В Буне не много знали о Большом лагере, который, собственно, и назывался Освенцимом: те редкие хефтлинги, которые попадали к нам оттуда, ничего не рассказывали (хефтлинги неболтливы), а если и рассказывали, им верили с трудом.
Когда повозка Янкеля въехала в знаменитые ворота, мы были ошеломлены: Буна-Моновитц, рабочий лагерь с двенадцатью тысячами населения, был просто деревенькой по сравнению с этим необъятным городом. Не деревянные одноэтажные «блоки», как у нас, а бесконечные, абсолютно одинаковые прямоугольники мрачных трехэтажных строений из неоштукатуренного кирпича, между которыми, теряясь из вида, бегут ровные, пересекающиеся под прямым углом, мощеные улицы. И в этом городе, придавленном низким сырым небом, — безмолвие, пустота, грязь, запустение.

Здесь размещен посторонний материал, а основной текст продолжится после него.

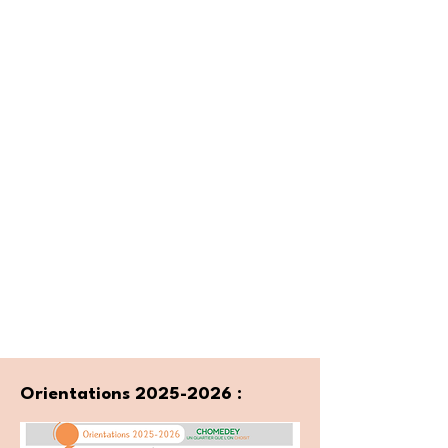
Orientations
2025-2026
:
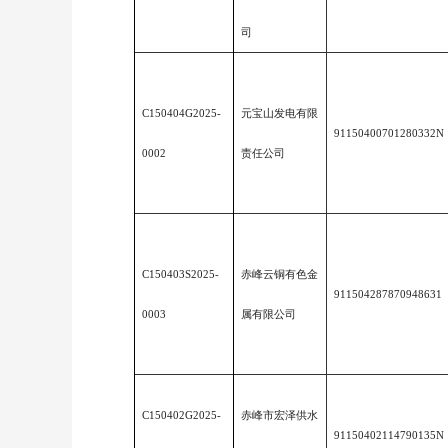
司
C150404G2025-
元宝山发电有限
91150400701280332N
0002
责任公司
C150403S2025-
赤峰云铜有色金
911504287870948631
0003
属有限公司
C150402G2025-
赤峰市宏泽供水
91150402114790135N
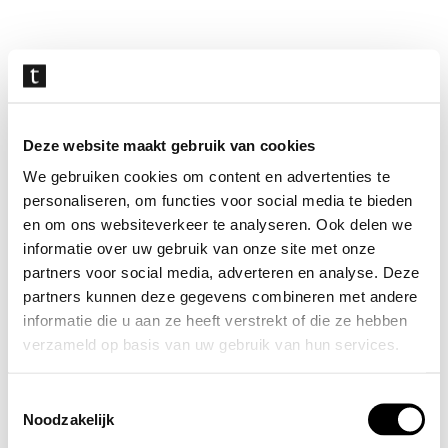
Navigatie
overslaan
Deze website maakt gebruik van cookies
We gebruiken cookies om content en advertenties te
personaliseren, om functies voor social media te bieden
en om ons websiteverkeer te analyseren. Ook delen we
informatie over uw gebruik van onze site met onze
partners voor social media, adverteren en analyse. Deze
partners kunnen deze gegevens combineren met andere
informatie die u aan ze heeft verstrekt of die ze hebben
verzameld op basis van uw gebruik van hun services.
Toestemmingsselectie
Noodzakelijk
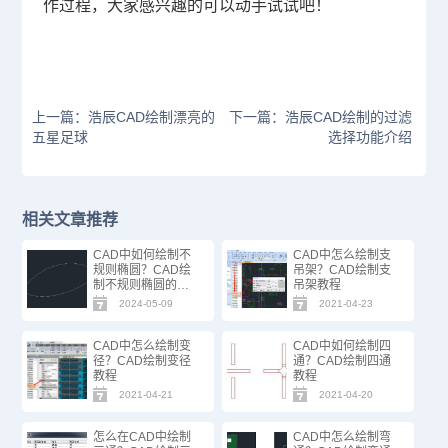
作过程，大家感兴趣的可以动手试试吧！
上一篇：浩辰CAD绘制漂亮的
下一篇：浩辰CAD绘制的过滤
五星足球
选择功能介绍
相关文章推荐
CAD中如何绘制不
CAD中怎么绘制支
规则椭圆？CAD绘
吊架？CAD绘制支
制不规则椭圆的方
吊架教程
法步骤
2024-05-09
2021-04-23
CAD中怎么绘制变
CAD中如何绘制四
径？CAD绘制变径
通？CAD绘制四通
教程
教程
2021-04-21
2021-04-20
怎么在CAD中绘制
CAD中怎么绘制弯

Мы удивились, узнав, что здесь, как и на каждом повороте нашего долгого маршрута, нас ожидает мытье, хотя это было не единственное, в чем мы нуждались. Не унизительный ритуал, не гротескно-сатанинское действо, не дьявольское крещение, ознаменовавшее наше вступление в концентрационный мир, и не чисто функциональный, антисептический, оснащенный по последнему слову техники душ, в который несколько месяцев спустя нас отправили американцы, а мытье по-русски, в меру возможного, без затей, на скорую руку.
Не спорю, нам в нашем тогдашнем состоянии не мешало, можно даже сказать, было просто необходимо помыться. Но то мытье, те три незабываемые лохани имели еще и большой символический смысл, поскольку за простой, вполне обыденной процедурой явно просматривалось безотчетное стремление русских властей вовлечь нас постепенно в свою орбиту, очистить от пятен, оставшихся от прежней жизни, превратить в людей новых, отвечающих их образцам, навязать нам свои стандарты.